O rádio por companhia

19/06/2020 às 08:04.
Atualizado em 27/10/2021 às 03:48

Toda vez que sou convidado a dar uma entrevista na Rádio Itatiaia, minha mente se explode de emoções de um saudosismo muito grande. Ao chegar lá na porta, uma série de boas recordações me invadem, lembranças da vida da criança e adolescente que fui e da presença marcante da minha família.

Meus pais, com quatro filhos, decidiram mudar para Maceió, Alagoas, quando eu ainda era criança. As coisas não estavam fáceis em Minas Gerais e não melhoraram com a mudança. Decidimos voltar, sem dinheiro, uma vez que meu pai tinha, como numa paráfrase da música de Renato Teixeira, investido, perdido e desistido de muita coisa.
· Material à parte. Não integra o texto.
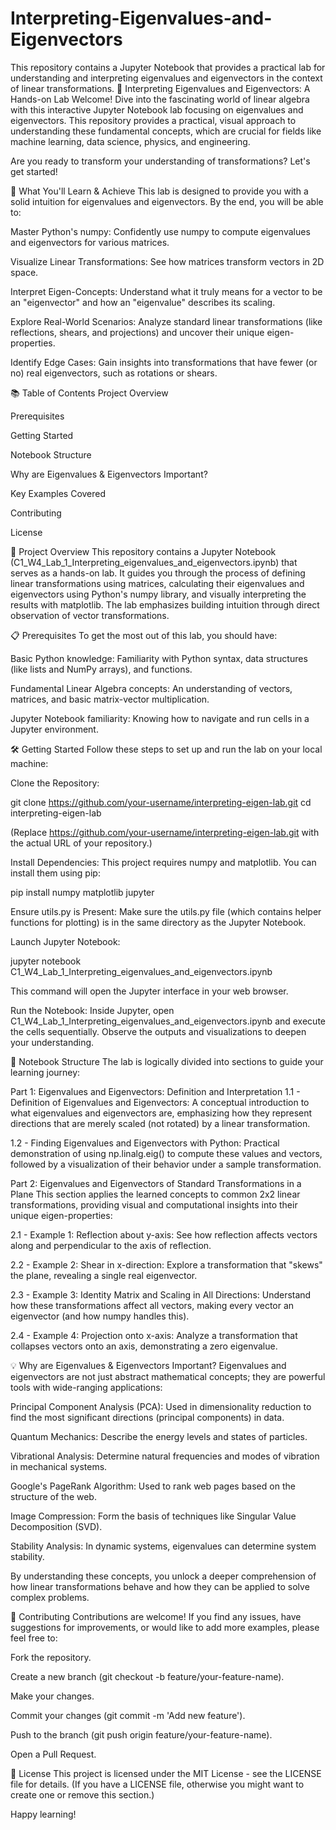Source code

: # Interpreting-Eigenvalues-and-Eigenvectors
This repository contains a Jupyter Notebook that provides a practical lab for understanding and interpreting eigenvalues and eigenvectors in the context of linear transformations.
🔬 Interpreting Eigenvalues and Eigenvectors: A Hands-on Lab
Welcome!
Dive into the fascinating world of linear algebra with this interactive Jupyter Notebook lab focusing on eigenvalues and eigenvectors. This repository provides a practical, visual approach to understanding these fundamental concepts, which are crucial for fields like machine learning, data science, physics, and engineering.

Are you ready to transform your understanding of transformations? Let's get started!

🌟 What You'll Learn & Achieve
This lab is designed to provide you with a solid intuition for eigenvalues and eigenvectors. By the end, you will be able to:

Master Python's numpy: Confidently use numpy to compute eigenvalues and eigenvectors for various matrices.

Visualize Linear Transformations: See how matrices transform vectors in 2D space.

Interpret Eigen-Concepts: Understand what it truly means for a vector to be an "eigenvector" and how an "eigenvalue" describes its scaling.

Explore Real-World Scenarios: Analyze standard linear transformations (like reflections, shears, and projections) and uncover their unique eigen-properties.

Identify Edge Cases: Gain insights into transformations that have fewer (or no) real eigenvectors, such as rotations or shears.

📚 Table of Contents
Project Overview

Prerequisites

Getting Started

Notebook Structure

Why are Eigenvalues & Eigenvectors Important?

Key Examples Covered

Contributing

License

🚀 Project Overview
This repository contains a Jupyter Notebook (C1_W4_Lab_1_Interpreting_eigenvalues_and_eigenvectors.ipynb) that serves as a hands-on lab. It guides you through the process of defining linear transformations using matrices, calculating their eigenvalues and eigenvectors using Python's numpy library, and visually interpreting the results with matplotlib. The lab emphasizes building intuition through direct observation of vector transformations.

📋 Prerequisites
To get the most out of this lab, you should have:

Basic Python knowledge: Familiarity with Python syntax, data structures (like lists and NumPy arrays), and functions.

Fundamental Linear Algebra concepts: An understanding of vectors, matrices, and basic matrix-vector multiplication.

Jupyter Notebook familiarity: Knowing how to navigate and run cells in a Jupyter environment.

🛠️ Getting Started
Follow these steps to set up and run the lab on your local machine:

Clone the Repository:

git clone https://github.com/your-username/interpreting-eigen-lab.git
cd interpreting-eigen-lab

(Replace https://github.com/your-username/interpreting-eigen-lab.git with the actual URL of your repository.)

Install Dependencies:
This project requires numpy and matplotlib. You can install them using pip:

pip install numpy matplotlib jupyter

Ensure utils.py is Present:
Make sure the utils.py file (which contains helper functions for plotting) is in the same directory as the Jupyter Notebook.

Launch Jupyter Notebook:

jupyter notebook C1_W4_Lab_1_Interpreting_eigenvalues_and_eigenvectors.ipynb

This command will open the Jupyter interface in your web browser.

Run the Notebook:
Inside Jupyter, open C1_W4_Lab_1_Interpreting_eigenvalues_and_eigenvectors.ipynb and execute the cells sequentially. Observe the outputs and visualizations to deepen your understanding.

📖 Notebook Structure
The lab is logically divided into sections to guide your learning journey:

Part 1: Eigenvalues and Eigenvectors: Definition and Interpretation
1.1 - Definition of Eigenvalues and Eigenvectors: A conceptual introduction to what eigenvalues and eigenvectors are, emphasizing how they represent directions that are merely scaled (not rotated) by a linear transformation.

1.2 - Finding Eigenvalues and Eigenvectors with Python: Practical demonstration of using np.linalg.eig() to compute these values and vectors, followed by a visualization of their behavior under a sample transformation.

Part 2: Eigenvalues and Eigenvectors of Standard Transformations in a Plane
This section applies the learned concepts to common 2x2 linear transformations, providing visual and computational insights into their unique eigen-properties:

2.1 - Example 1: Reflection about y-axis: See how reflection affects vectors along and perpendicular to the axis of reflection.

2.2 - Example 2: Shear in x-direction: Explore a transformation that "skews" the plane, revealing a single real eigenvector.

2.3 - Example 3: Identity Matrix and Scaling in All Directions: Understand how these transformations affect all vectors, making every vector an eigenvector (and how numpy handles this).

2.4 - Example 4: Projection onto x-axis: Analyze a transformation that collapses vectors onto an axis, demonstrating a zero eigenvalue.

💡 Why are Eigenvalues & Eigenvectors Important?
Eigenvalues and eigenvectors are not just abstract mathematical concepts; they are powerful tools with wide-ranging applications:

Principal Component Analysis (PCA): Used in dimensionality reduction to find the most significant directions (principal components) in data.

Quantum Mechanics: Describe the energy levels and states of particles.

Vibrational Analysis: Determine natural frequencies and modes of vibration in mechanical systems.

Google's PageRank Algorithm: Used to rank web pages based on the structure of the web.

Image Compression: Form the basis of techniques like Singular Value Decomposition (SVD).

Stability Analysis: In dynamic systems, eigenvalues can determine system stability.

By understanding these concepts, you unlock a deeper comprehension of how linear transformations behave and how they can be applied to solve complex problems.

🤝 Contributing
Contributions are welcome! If you find any issues, have suggestions for improvements, or would like to add more examples, please feel free to:

Fork the repository.

Create a new branch (git checkout -b feature/your-feature-name).

Make your changes.

Commit your changes (git commit -m 'Add new feature').

Push to the branch (git push origin feature/your-feature-name).

Open a Pull Request.

📄 License
This project is licensed under the MIT License - see the LICENSE file for details. (If you have a LICENSE file, otherwise you might want to create one or remove this section.)

Happy learning!
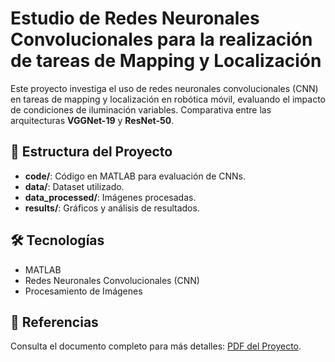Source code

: # Estudio de Redes Neuronales Convolucionales para la realización de tareas de Mapping y Localización

Este proyecto investiga el uso de redes neuronales convolucionales (CNN) en tareas de mapping y localización en robótica móvil, evaluando el impacto de condiciones de iluminación variables. Comparativa entre las arquitecturas **VGGNet-19** y **ResNet-50**.

## 📂 Estructura del Proyecto
- **code/**: Código en MATLAB para evaluación de CNNs.
- **data/**: Dataset utilizado.
- **data_processed/**: Imágenes procesadas.
- **results/**: Gráficos y análisis de resultados.

## 🛠 Tecnologías
- MATLAB
- Redes Neuronales Convolucionales (CNN)
- Procesamiento de Imágenes

## 🔗 Referencias
Consulta el documento completo para más detalles: [PDF del Proyecto](https://dspace.umh.es/handle/11000/28545).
Sem onde ficar, fomos os seis morar com os nossos avós maternos, na cidade de Santa Luzia. Daí vem a lembrança forte do rádio, um companheiro inseparável dos donos da casa, e da Itatiaia, única rádio tocada de domingo a domingo.

Meu avô tinha o radinho dele, que ia para onde quer que ele fosse, seja para o quarto, banheiro, para a garagem, espanar o fusca que minha avó ganhou um jogo do Programa Silvio Santos ou para a “venda”, como chamávamos o comércio que ele tinha na parte alta da cidade.
Minha avó não saía de casa. Tinha uma dificuldade para andar mas, mesmo assim, ficava de um lado para o outro na casa, se apoiando em móveis, devido às suas pernas bem curvadas. Ela era daquelas que cortava lenha no quintal, com uma finca, para colocar no fogão que tinha em casa. Todos os dias tinha o que fazer, de bolos, biscoitos variados – tinha um chamado “rabo de gato”, uma rosquinha de nata, do leite entregue na porta – a doces como “amor em pedaços” e ambrosia, o meu predileto e que ela fazia todos os anos como presente pelo meu aniversário.

Ambos dormiam cedo demais, por volta das 19h. Minha avó acordava às 3h da manhã para rezar. A cena mais marcante que tenho é dela, minha vó Luiza, com um copo de água em cima do rádio, rezando às 18h uma oração pela Itatiaia. A água estava “benta”, como falávamos.
Aquele sinal que marca um quarto de cada hora em cada programa da rádio também é parte da minha lembrança. O meu avó Jair adorava os jogos e ambos acompanhavam casos de polícia com “Glória Lopes”.

Numa só semana fui à Rádio Itatiaia duas vezes, gravar sobre um projeto que criamos para servir de companheiro dos idosos em tempos de Pandemia, principalmente àqueles que vivem em Instituições de Longa Permanência para Idosos. 

Na primeira vez, recebido na portaria pelo Marcelo, que controla a entrada, fui até o estúdio e a entrevista foi com o Eduardo Costa, que abraçou a campanha e gravou um poema e uma música, a pedido da amiga Larissa Carvalho.

No outro dia a entrevista foi maior, 30 minutos conversando com três mulheres fortes, as jornalistas Alessandra Mendes, Fernanda Rodrigues e Mônica Miranda.

Minha mãe ouviu a entrevista e postou num grupo de amigos: “foi a melhor entrevista que ouvi”. Eu não resisti e postei logo abaixo: “adoro opiniões imparciais”. Feliz da minha mãe ter ouvido, mas fiquei imaginando a minha avó, com o rádio na bancada da cozinha, e meu avô, sério, com o volume do rádio numa altura, ouvindo seu neto no seu escritório do quarto, por esse meio que pode e é tão útil e afetivo chamado de rádio, o companheiro fiel de muitos idosos.